Starting a new thread as the old one is about to lock.

Have been feeling pretty solid for a full month - definitely on the upswing.

Then this morning I woke up with STBX on the brain after a night of intense dreaming and I can't seem to shake him. Oddly, I'm back to feeling mostly kind of sorry for him.

I've said before that I don't really miss my husband - and that is still the case. Since he started the first affair two years ago, he has basically followed the "textbook" of treating me badly, being hostile, pushing me away, finding fault with everything I did etc. and honestly, who would miss that?

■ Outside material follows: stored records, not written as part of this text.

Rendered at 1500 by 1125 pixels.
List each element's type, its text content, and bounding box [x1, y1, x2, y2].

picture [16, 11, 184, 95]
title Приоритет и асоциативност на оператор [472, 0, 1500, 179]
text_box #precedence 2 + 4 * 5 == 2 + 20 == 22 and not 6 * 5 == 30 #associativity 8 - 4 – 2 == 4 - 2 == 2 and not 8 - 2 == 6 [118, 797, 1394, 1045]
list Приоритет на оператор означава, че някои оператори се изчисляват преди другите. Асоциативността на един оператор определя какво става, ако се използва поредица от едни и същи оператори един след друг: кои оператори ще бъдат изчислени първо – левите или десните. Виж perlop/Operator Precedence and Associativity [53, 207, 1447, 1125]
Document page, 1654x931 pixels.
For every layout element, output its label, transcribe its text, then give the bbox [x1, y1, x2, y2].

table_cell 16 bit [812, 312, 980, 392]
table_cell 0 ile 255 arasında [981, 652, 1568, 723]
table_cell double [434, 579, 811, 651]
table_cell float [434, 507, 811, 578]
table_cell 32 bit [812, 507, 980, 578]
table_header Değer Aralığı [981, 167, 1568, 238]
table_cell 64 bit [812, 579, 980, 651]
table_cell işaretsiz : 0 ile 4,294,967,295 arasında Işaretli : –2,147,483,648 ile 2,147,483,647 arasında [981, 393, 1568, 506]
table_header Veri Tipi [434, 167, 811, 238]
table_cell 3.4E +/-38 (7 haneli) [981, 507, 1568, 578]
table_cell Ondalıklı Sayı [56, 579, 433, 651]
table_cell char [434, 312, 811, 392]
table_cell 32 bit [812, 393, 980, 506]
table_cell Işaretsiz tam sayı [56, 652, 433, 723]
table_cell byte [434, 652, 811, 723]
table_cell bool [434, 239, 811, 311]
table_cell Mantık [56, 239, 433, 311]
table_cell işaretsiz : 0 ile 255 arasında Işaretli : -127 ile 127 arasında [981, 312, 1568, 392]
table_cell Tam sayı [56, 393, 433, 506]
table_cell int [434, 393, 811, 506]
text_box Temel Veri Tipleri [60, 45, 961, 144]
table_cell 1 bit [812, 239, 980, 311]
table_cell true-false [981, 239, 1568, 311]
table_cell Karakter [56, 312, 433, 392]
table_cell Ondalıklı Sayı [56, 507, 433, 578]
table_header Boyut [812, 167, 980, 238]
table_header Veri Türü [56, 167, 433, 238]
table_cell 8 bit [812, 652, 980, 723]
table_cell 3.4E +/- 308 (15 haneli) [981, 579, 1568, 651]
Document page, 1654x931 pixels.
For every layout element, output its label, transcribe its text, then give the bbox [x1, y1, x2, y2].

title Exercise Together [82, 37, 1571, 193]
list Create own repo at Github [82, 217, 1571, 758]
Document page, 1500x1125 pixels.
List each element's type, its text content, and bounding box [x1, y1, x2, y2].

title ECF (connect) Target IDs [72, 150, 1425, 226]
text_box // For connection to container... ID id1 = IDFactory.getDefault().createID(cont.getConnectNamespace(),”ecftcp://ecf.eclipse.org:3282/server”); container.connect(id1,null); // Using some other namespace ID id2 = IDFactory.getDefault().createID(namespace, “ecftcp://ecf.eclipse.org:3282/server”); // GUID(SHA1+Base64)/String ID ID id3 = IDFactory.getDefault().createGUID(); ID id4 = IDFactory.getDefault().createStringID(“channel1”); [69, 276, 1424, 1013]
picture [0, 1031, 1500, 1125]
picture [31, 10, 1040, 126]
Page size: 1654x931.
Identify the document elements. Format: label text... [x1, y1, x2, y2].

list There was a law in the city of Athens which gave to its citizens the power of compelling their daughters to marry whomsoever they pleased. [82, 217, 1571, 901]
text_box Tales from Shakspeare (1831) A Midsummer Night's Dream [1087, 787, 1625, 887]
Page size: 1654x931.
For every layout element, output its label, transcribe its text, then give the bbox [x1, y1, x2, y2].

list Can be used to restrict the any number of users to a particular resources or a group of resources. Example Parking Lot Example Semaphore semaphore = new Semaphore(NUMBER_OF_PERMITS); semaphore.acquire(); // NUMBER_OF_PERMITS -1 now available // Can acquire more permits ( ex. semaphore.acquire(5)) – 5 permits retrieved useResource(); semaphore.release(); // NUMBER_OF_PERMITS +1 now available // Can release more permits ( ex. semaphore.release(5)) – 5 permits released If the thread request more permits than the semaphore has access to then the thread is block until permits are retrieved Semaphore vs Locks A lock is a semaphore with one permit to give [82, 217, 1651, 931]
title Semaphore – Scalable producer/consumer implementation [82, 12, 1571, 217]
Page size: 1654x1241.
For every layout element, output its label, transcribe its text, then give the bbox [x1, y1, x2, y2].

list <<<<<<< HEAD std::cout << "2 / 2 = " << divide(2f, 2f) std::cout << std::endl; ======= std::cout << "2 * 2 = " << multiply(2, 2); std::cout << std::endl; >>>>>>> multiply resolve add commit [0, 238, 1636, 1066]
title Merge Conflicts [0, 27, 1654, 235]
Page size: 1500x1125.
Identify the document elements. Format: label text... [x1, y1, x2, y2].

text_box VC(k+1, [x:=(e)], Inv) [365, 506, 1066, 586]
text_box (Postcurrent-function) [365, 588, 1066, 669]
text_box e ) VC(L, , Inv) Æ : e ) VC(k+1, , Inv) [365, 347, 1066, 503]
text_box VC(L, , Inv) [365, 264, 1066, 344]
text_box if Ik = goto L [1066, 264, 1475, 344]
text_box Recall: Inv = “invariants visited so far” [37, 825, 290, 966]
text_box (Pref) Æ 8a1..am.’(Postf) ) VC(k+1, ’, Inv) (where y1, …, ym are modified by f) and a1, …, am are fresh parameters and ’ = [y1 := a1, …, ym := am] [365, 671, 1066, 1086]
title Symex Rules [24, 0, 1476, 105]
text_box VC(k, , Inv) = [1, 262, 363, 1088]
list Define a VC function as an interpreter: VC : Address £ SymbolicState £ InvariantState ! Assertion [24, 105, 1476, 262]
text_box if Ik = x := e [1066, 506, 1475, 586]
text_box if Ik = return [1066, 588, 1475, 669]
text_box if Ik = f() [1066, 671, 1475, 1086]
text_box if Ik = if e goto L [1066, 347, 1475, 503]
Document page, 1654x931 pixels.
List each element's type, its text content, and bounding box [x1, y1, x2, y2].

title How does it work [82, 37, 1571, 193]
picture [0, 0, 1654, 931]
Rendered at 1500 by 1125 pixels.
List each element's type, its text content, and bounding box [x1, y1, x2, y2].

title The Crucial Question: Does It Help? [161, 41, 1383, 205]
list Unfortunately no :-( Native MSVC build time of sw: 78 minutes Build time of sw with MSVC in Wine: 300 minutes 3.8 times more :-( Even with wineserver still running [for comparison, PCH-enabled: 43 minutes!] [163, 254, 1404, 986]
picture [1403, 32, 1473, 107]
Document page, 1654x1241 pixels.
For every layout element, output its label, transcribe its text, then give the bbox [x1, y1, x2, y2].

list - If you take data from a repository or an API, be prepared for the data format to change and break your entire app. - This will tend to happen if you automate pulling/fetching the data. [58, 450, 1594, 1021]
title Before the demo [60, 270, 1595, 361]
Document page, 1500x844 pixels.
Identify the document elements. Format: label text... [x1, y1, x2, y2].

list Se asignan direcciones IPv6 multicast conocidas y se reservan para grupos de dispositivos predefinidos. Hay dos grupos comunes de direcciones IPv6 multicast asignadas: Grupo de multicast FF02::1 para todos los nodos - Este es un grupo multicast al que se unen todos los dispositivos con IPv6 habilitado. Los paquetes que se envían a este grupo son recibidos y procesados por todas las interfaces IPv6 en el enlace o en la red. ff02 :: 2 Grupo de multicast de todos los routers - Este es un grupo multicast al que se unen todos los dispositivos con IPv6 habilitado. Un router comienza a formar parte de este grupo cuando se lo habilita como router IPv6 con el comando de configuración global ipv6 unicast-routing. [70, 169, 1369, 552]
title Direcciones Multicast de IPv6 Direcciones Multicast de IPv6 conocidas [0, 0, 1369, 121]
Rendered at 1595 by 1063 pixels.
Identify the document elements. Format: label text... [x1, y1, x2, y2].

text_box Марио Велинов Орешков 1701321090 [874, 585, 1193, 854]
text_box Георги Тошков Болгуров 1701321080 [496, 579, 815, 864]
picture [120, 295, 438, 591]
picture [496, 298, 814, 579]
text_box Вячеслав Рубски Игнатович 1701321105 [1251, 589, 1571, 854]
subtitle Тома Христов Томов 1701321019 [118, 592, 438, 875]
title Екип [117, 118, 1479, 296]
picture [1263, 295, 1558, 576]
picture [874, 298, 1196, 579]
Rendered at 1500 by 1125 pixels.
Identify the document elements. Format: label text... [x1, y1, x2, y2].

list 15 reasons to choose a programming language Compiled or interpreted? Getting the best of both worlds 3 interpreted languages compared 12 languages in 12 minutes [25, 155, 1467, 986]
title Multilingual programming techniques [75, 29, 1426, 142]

But the thing is, my STBX is not a jerk. And truthfully, in addition to loving him, I always really liked him. I've read other people's threads about how maybe the marriage was never really fulfilling. I can honestly say I was very happy most of the time (last two years excluded). When he left, he made several comments verbally and in writing about how "he couldn't believe he had turned into this guy", "he was no longer the man he once was" and that "he was a failure as a husband and father". He has since stated that "he knows this is all his fault and that he has done a terrible thing". I have no idea how sincere any of this is. My friends IRL seem to think he's just trying to get me to feel sorry for him. And yes, he has spewed a little bit since BD, but not really very much (and the stuff he has brought up has largely been nonsensical or ancient history).

I guess I feel some more sympathy for him sneaking in. I hate what he has done. I feel like he has thrown away a lot, but at this moment and time - I guess I can see the hurt he is feeling, even if I believe it is largely self imposed.

I don't trust him right now. I don't know him right now. I can't bring myself to forgive yet. But I'm glad I'm not in his shoes.